Figure 3: High-Level Batch Data Processing Architecture

  1. Batch data processing systems typically require a persistent data store for source data. This is important when considering reliability of your system. Persisting your source datasets in durable storage enables you to retry processing jobs in case of failure and unlock new value streams in the future. On AWS, you have an extensive set of options for source data storage. Amazon S3, Amazon RDS, Amazon DynamoDB, Amazon EFS, Amazon Elasticsearch Service, Amazon Redshift, and Amazon Neptune are managed database and storage services you can use as source data stores. You also have the option of using Amazon EC2 and EBS to run your own database or storage solutions. See the Data Lake and Building an Efficient Storage Layer for Analytics scenarios for deeper dives into these options.

  2. Batch data processing systems should be automated and scheduled for reliability, performance efficiency, and cost optimization. You can use Amazon CloudWatch Events to trigger downstream jobs based on schedules (for example, once a day) or events (for example, when new files are uploaded).

  3. It’s common for batch data processing jobs to have multiple steps—some of which might happen in sequence or in parallel. Using an orchestration service, such as AWS Step Functions, makes it easy to implement automated workflows for simple and complex processing jobs. With AWS Step Functions you can build distributed data processing applications using visual workflows.
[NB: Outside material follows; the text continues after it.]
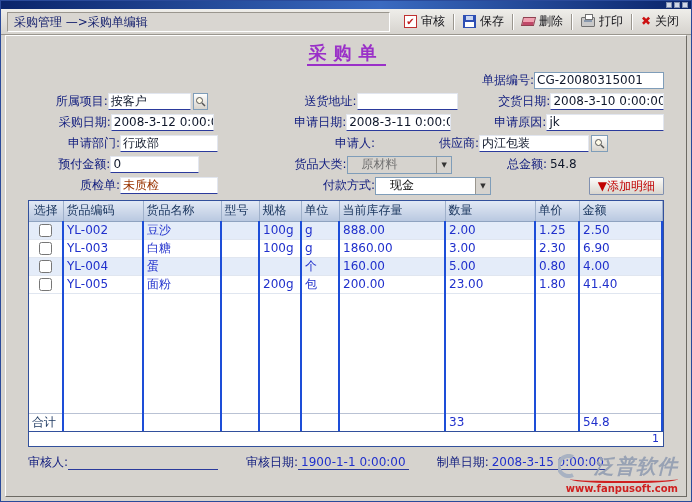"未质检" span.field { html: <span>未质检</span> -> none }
Within an AWS Step Functions workflow, you can use Lambda functions and native service integrations to trigger Amazon EMR steps, AWS Glue ETL Jobs, AWS Batch jobs, Amazon SageMaker jobs, and custom jobs on Amazon EC2 or on premises.

  4. AWS Batch, AWS Glue, and Amazon EMR provide managed services and frameworks for batch job execution that fit your specific use case. You have different options for running jobs. For simple jobs that can run in Docker containers—such as video media processing, machine learning training, and file compression—AWS Batch provides a convenient way to submit jobs as Docker containers to a container compute infrastructure on Amazon EC2. For Apache Spark jobs in PySpark or Scala, you can use AWS Glue, which runs Spark jobs in a fully managed Spark environment. For other massively parallel processing jobs, Amazon EMR provides frameworks like Spark, MapReduce, Hive, Presto, Flink, and Tez that run on Amazon EC2 instances in your VPC.
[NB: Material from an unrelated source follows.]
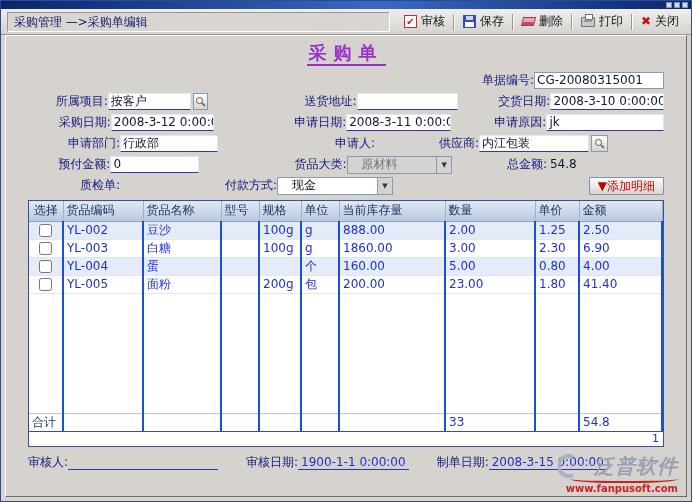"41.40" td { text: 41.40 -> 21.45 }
  5. Similar to the source data stores, batch jobs require reliable storage to store job outputs or results. You can use the AWS SDK for interacting with Amazon S3 and DynamoDB, and use common file protocols and JDBC connections to store results in file systems or databases.

  6. Result datasets are commonly persisted and later accessed by visualization tools, such as Amazon QuickSight, APIs, and search-based queries. Based on the access pattern, you might choose data stores that best fit your use-case. See the Data Lake and Building an Efficient Storage Layer for Analytics scenarios for deeper dives into these storage options.